» Problem details
Return the text of every item below line for line, without changing a single character.
Data extracts START
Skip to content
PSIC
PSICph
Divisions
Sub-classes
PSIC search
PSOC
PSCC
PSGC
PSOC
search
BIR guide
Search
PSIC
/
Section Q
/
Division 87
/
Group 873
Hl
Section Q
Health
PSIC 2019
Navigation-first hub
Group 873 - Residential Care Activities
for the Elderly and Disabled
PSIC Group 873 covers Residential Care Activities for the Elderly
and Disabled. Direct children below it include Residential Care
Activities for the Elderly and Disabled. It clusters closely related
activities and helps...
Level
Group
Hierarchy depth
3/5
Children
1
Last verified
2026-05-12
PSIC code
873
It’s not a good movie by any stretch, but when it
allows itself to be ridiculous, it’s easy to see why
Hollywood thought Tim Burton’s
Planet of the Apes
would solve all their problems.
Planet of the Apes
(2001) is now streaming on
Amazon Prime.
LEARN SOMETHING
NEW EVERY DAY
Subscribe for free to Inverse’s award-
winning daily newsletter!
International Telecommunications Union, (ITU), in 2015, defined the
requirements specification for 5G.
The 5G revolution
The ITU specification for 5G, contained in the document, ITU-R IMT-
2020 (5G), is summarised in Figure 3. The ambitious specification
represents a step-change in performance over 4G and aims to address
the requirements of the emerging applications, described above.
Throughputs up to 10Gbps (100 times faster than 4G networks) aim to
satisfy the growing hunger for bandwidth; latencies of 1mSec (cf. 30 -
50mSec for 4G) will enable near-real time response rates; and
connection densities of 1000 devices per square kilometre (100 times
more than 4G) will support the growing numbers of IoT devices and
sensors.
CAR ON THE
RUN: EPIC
Data extracts END
» Exercise answer
Skip to content
PSIC
PSICph
Divisions
Sub-classes
PSIC search
PSOC
PSCC
PSGC
PSOC
search
BIR guide
Search
PSIC
/
Section Q
/
Division 87
/
Group 873
Hl
Section Q
Health
PSIC 2019
Navigation-first hub
Group 873 - Residential Care Activities
for the Elderly and Disabled
PSIC Group 873 covers Residential Care Activities for the Elderly
and Disabled. Direct children below it include Residential Care
Activities for the Elderly and Disabled. It clusters closely related
activities and helps...
Level
Group
Hierarchy depth
3/5
Children
1
Last verified
2026-05-12
PSIC code
873
It’s not a good movie by any stretch, but when it
allows itself to be ridiculous, it’s easy to see why
Hollywood thought Tim Burton’s
Planet of the Apes
would solve all their problems.
Planet of the Apes
(2001) is now streaming on
Amazon Prime.
LEARN SOMETHING
NEW EVERY DAY
Subscribe for free to Inverse’s award-
winning daily newsletter!
International Telecommunications Union, (ITU), in 2015, defined the
requirements specification for 5G.
The 5G revolution
The ITU specification for 5G, contained in the document, ITU-R IMT-
2020 (5G), is summarised in Figure 3. The ambitious specification
represents a step-change in performance over 4G and aims to address
the requirements of the emerging applications, described above.
Throughputs up to 10Gbps (100 times faster than 4G networks) aim to
satisfy the growing hunger for bandwidth; latencies of 1mSec (cf. 30 -
50mSec for 4G) will enable near-real time response rates; and
connection densities of 1000 devices per square kilometre (100 times
more than 4G) will support the growing numbers of IoT devices and
sensors.
CAR ON THE
RUN: EPIC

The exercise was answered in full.